Saturday, June 20, 2015

Non-vaccination as an externality.

I would think the best way to handle this problem is to treat it like a  externality.

For example:

We wish people to take a 'positive' action (get vaccinated) because a vaccinated population is a public good. 

We are essentially saying that a public good (vaccination) is being produced less than it should be - So why not pay them?

The other option of course is to force *them* to pay (Pigouvian tax).  But keep in mind, unlike a producer who pollutes, the un-vaccinated are not *taking an action*, simply refraining from one.  As such it would seem that the burden of the tax should fall on those who want a 'cleaner environment' to pony up to encourage those who don't care to fall in line.

And to forestall arguments about who is or is not 'acting' in this case - we *all* considered not buying health insurance to be a non-action that Congress didn't have the power to force onto people.  This is the same sort of thing.
No. If the vaccine doesn't work or if the disease is not very contagious, of course not. It all depends on the facts and the circumstances.
We've had a similar discussion on quarantine.

If you give the government the power to compel something, they *will* use it in the manner *they* deem fitting.

And what they deem fitting will certainly hinge on 'facts and circumstances'.

Facts and circumstances like what helps my political career or expands the scope and budget (along with my personal power) of my agency.

You want the government to have the power to compel vaccination, you have to show that the government can be trusted to not abuse that power.

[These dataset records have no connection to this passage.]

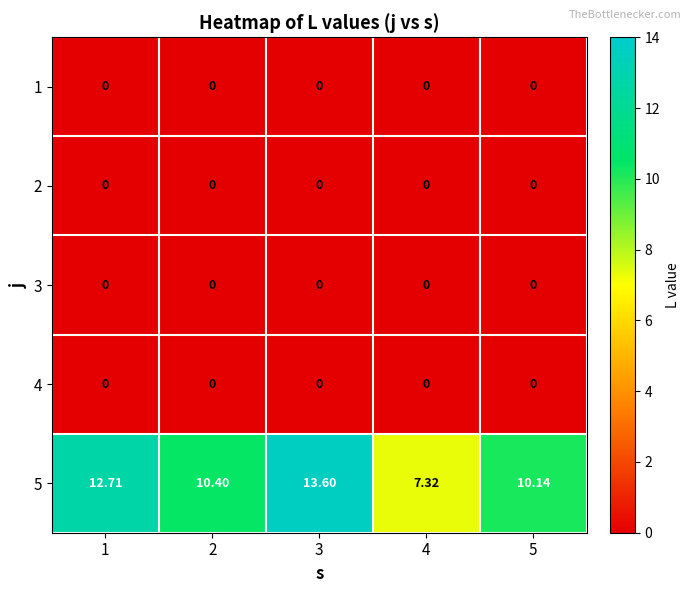

What is the difference between the highest and lowest values at 1?

12.7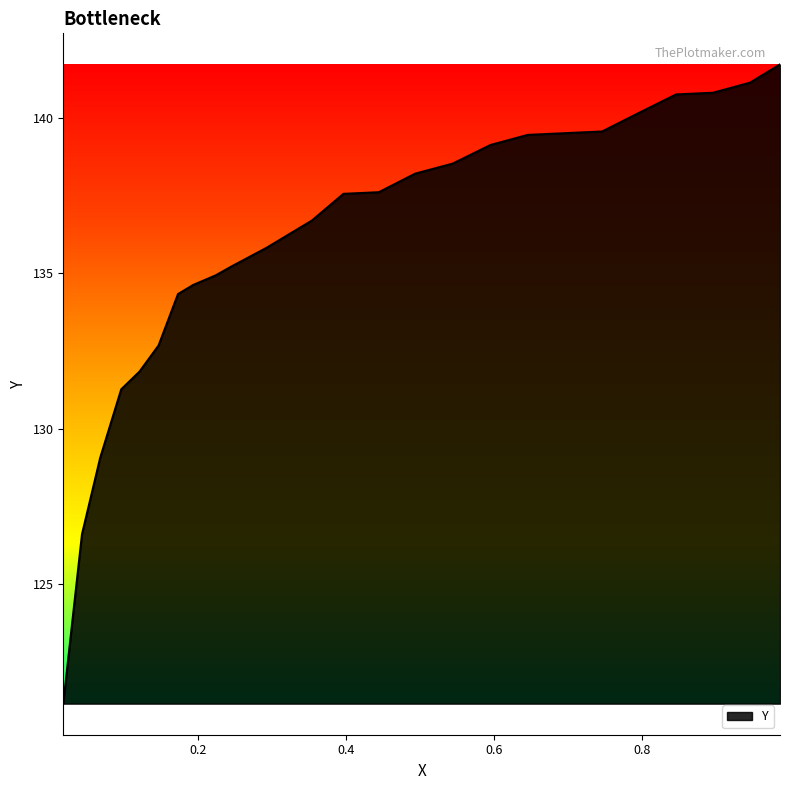

How many lines are shown in the chart?

1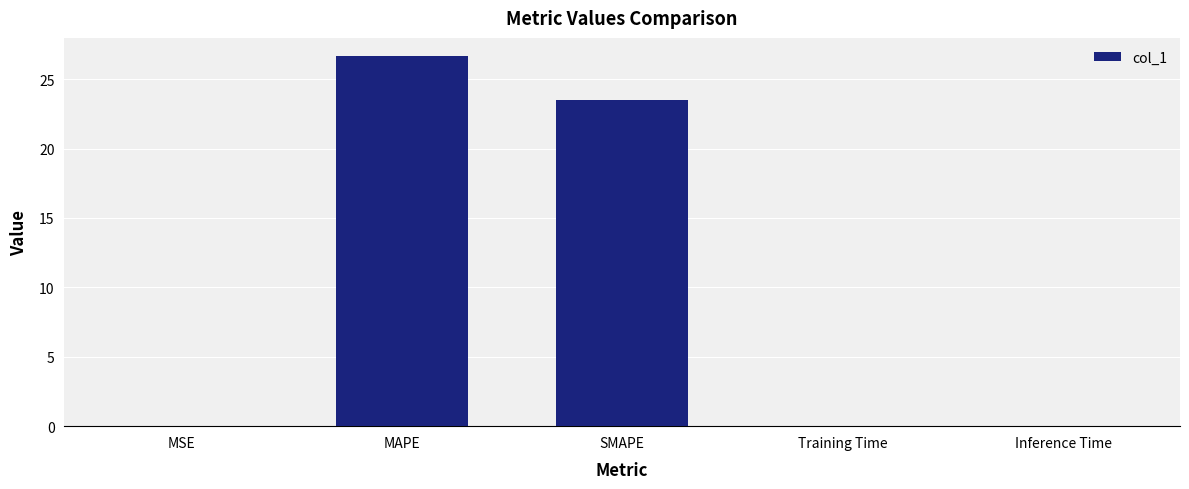

Is it true that the value at SMAPE is 23.5?

True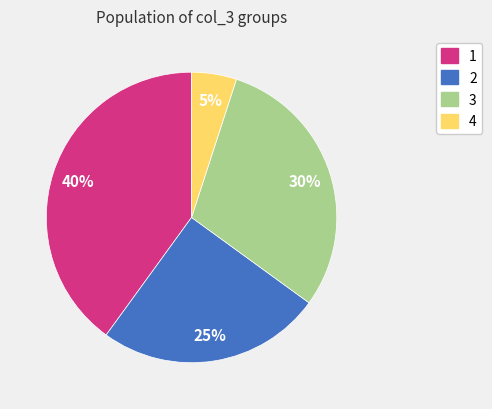

Is there a majority slice in this chart?

No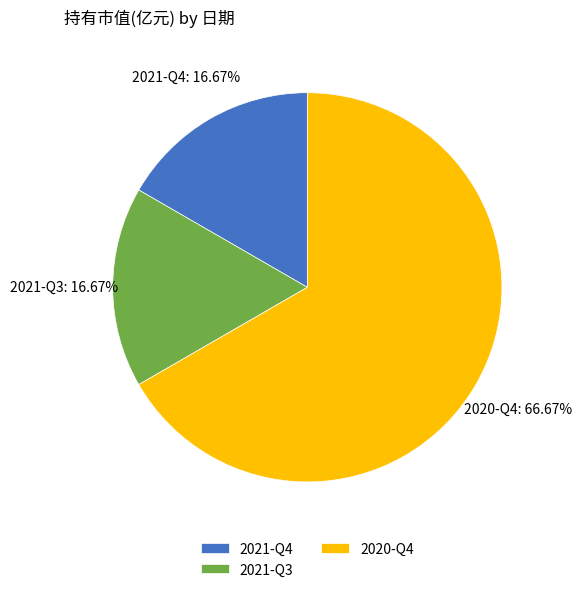

Is the sum of 2021-Q4 and 2021-Q3 greater than half?

No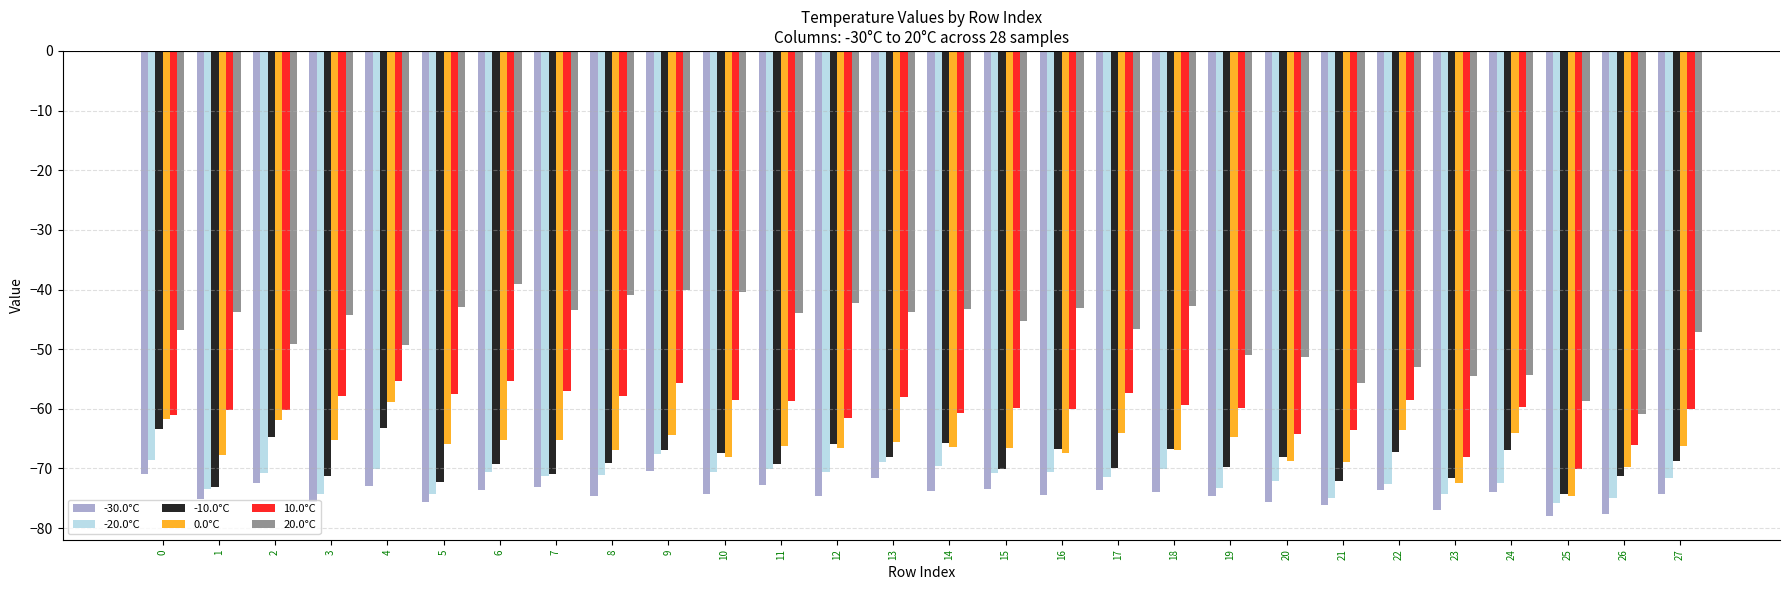

What value does the -10.0°C series have at 25?

-74.2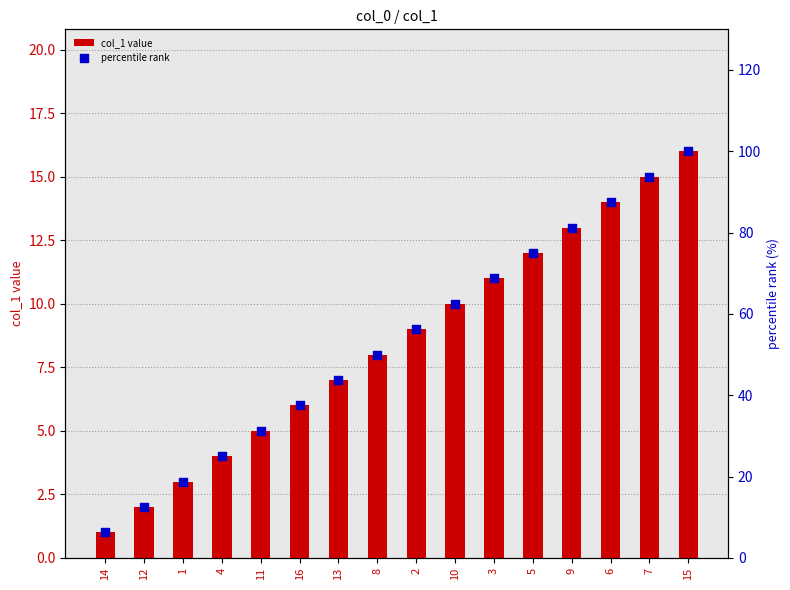

Which series has the largest total across all categories?

percentile rank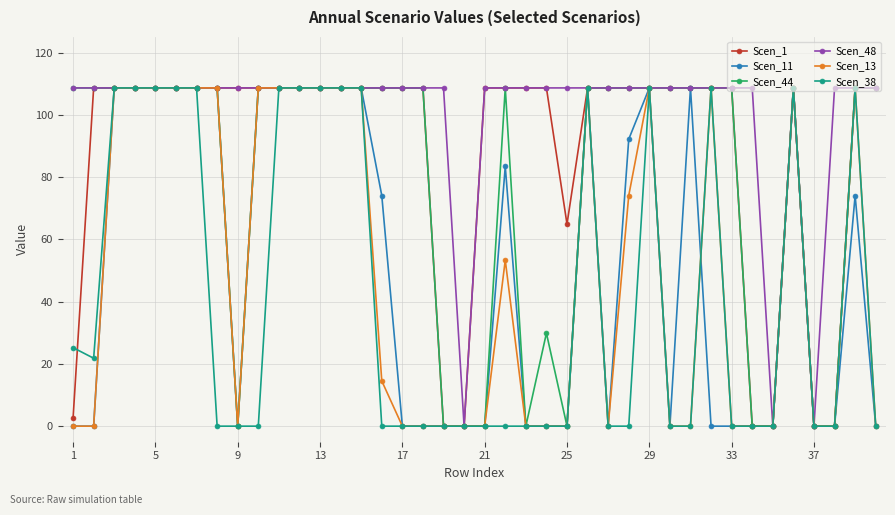

At how many categories does at least one series exceed 98?

37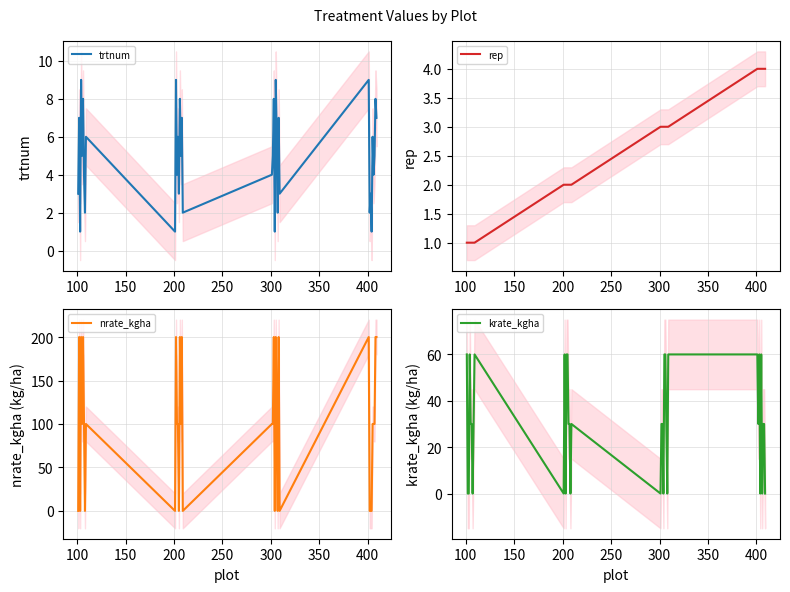

What is the maximum value for trtnum?

9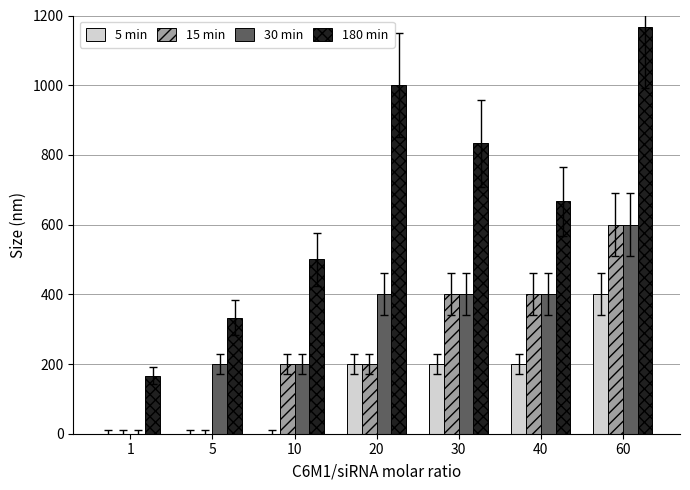

What is the sum of all 180 min values?

4666.7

Which vaccinations though?

 The key thing here is that this really is a slippery slope.

We have effective vaccines for a variety of dangerous and very communicable diseases - I would agree that these are fair game for government violence to enforce their use.

But then you run into the edge cases.

Is the HPV vaccine something that should be required?

What about off-label use of anthrax vaccinations? Even when there are known quality control issues? Because I was forced to get those.

Flu vaccinations - I am (and was) a healthy, fit individual, statistically the group least likely to suffer dangerous complications from influenza. But I was forced to get *that* vaccination simply because someone decided it was less costly to inoculate us compared to the money lost from those who got sick and had to take a day or two off.

Anti-malarials - have known (if extremely low chance of) serious side-effects, including psychosis. Been forced to use those also.

In all those cases it was someone in government, as a matter of policy, deciding, for me, that the benefits outweighed the risks.

If someone gets infected and passes it on to me, they've aggressed me.

This does not justify compulsory vaccination however.
If you own a woodlands next to a cattle farmer, are you obliged to set traps to prevent wolves from entering his land? Are you obliged to exterminate the family of ground hogs that ruin his yard? Are you committing an act of aggression for not providing such positive externalities to others?

If you really believe that then you are advocating the validity of "positive freedom", the idea that you have a right to the labor and resources of others by default, probably the most fundamental underlying assumption of socialist ideologies.

 The overwhelming amount of humanity is naturally immune to the tetanus bacterium by virtue of breathing oxygen and having skin. It's not communicable (appreciably), but we will never eradicated it. Aside from the occasional run in with barbed wire or a rusty nail, it's largely useless to the average human.

Should I get to decide how often you should get a tetanus shot?